[What is required] Copy all lines containing the string "onPress" from the records below.

[Input records]

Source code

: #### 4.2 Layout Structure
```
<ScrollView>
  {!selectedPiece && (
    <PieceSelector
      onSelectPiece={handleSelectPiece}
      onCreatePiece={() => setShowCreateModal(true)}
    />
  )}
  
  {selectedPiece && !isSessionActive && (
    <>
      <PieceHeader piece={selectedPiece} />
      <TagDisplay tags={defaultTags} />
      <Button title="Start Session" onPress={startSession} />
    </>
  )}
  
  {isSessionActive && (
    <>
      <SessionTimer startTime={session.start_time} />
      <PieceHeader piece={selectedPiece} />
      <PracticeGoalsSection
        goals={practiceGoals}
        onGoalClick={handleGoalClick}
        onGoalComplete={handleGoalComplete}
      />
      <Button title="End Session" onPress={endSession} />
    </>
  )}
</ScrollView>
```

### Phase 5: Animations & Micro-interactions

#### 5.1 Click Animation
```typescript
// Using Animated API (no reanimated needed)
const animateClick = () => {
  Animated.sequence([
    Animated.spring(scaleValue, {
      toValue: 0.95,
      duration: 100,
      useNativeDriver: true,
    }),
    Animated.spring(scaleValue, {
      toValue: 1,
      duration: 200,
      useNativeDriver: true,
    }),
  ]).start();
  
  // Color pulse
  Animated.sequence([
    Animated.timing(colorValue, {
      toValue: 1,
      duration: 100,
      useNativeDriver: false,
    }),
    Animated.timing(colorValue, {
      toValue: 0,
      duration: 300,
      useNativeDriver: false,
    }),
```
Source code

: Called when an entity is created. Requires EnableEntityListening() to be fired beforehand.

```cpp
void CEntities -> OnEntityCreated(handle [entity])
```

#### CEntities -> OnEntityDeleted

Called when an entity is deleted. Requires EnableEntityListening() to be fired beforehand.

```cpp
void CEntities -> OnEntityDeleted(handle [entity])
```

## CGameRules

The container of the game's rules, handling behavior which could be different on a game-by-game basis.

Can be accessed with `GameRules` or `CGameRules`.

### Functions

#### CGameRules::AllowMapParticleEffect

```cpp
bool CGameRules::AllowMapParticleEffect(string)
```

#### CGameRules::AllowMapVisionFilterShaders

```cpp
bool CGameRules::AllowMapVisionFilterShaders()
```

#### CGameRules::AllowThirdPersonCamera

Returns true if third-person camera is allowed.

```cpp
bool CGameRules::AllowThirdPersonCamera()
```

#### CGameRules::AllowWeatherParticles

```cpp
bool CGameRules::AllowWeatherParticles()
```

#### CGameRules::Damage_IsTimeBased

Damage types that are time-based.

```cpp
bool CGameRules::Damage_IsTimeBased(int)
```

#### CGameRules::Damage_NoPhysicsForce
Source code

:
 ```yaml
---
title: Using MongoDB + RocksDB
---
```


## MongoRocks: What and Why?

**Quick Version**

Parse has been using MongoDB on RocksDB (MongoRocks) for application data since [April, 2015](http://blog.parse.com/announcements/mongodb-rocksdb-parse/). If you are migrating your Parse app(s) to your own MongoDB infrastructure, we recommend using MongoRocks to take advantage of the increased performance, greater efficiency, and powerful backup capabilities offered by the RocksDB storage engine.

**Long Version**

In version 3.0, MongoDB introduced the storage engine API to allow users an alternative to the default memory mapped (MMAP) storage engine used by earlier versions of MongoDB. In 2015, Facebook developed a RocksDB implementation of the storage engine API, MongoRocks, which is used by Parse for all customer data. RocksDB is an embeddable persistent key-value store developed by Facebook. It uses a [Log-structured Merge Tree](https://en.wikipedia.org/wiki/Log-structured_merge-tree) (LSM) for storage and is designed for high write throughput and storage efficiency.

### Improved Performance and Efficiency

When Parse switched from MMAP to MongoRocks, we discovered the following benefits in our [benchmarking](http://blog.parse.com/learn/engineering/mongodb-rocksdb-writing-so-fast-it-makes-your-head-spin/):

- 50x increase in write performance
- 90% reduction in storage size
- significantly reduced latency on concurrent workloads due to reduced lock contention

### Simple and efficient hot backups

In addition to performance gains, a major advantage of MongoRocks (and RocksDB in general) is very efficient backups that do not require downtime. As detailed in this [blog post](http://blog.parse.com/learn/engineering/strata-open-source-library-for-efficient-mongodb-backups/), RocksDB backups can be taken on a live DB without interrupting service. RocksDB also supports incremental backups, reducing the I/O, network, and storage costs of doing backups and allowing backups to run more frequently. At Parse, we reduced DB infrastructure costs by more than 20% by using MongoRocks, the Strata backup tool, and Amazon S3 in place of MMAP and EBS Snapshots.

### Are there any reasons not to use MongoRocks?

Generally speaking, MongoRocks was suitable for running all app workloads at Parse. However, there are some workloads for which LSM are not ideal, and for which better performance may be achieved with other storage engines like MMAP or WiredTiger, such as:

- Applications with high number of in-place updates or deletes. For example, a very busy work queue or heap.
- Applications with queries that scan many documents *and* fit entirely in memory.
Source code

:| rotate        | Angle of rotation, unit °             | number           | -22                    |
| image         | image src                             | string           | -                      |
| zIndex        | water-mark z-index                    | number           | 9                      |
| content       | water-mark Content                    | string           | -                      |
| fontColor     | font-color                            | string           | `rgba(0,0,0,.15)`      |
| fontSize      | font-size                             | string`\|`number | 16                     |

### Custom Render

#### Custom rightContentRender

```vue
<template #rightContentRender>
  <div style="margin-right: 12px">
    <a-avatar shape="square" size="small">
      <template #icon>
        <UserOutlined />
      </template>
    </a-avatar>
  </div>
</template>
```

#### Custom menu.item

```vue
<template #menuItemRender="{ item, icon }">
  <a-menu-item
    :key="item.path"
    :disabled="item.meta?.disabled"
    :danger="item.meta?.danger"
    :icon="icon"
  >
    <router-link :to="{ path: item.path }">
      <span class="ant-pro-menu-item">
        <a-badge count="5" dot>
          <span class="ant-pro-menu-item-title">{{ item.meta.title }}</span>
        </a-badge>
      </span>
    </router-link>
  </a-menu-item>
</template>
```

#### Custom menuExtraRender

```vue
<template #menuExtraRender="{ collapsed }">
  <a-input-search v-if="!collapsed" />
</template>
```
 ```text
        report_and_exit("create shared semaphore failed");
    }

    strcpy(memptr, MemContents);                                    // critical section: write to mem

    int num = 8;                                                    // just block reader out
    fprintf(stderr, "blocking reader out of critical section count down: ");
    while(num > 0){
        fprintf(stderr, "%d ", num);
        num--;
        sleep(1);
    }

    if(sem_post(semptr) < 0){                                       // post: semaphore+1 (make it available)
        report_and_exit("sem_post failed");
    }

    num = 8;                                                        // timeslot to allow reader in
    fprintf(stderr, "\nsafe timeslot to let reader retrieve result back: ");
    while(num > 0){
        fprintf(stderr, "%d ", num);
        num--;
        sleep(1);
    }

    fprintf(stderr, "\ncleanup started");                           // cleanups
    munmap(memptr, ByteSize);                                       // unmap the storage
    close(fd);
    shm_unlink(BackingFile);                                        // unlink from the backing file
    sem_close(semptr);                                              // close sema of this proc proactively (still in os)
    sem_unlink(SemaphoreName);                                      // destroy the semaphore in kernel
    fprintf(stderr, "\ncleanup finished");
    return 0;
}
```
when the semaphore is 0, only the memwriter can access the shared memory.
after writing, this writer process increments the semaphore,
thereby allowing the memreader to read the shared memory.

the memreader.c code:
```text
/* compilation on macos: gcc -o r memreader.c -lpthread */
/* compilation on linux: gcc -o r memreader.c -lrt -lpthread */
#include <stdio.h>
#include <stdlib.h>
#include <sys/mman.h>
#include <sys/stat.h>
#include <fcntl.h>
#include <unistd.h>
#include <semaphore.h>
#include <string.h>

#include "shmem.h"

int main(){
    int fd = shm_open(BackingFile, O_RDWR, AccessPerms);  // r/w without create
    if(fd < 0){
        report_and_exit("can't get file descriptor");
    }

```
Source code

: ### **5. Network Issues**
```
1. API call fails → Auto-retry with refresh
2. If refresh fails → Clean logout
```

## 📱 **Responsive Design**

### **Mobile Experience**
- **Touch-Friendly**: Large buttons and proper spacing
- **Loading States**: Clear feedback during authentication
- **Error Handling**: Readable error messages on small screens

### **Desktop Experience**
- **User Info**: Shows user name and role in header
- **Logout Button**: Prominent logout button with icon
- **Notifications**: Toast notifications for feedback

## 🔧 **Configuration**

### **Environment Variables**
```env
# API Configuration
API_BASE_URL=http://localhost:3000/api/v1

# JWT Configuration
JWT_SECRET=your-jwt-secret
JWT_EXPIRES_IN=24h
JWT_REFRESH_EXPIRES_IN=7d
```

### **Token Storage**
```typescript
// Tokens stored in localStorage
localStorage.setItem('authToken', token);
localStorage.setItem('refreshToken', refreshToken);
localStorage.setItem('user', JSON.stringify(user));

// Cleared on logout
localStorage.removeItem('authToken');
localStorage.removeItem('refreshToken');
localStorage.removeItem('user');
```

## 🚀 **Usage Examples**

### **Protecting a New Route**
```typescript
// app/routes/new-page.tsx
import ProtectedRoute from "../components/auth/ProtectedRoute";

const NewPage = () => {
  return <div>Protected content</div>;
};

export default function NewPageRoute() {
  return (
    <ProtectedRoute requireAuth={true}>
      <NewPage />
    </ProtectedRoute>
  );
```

[Solution]
      <Button title="Start Session" onPress={startSession} />
      <Button title="End Session" onPress={endSession} />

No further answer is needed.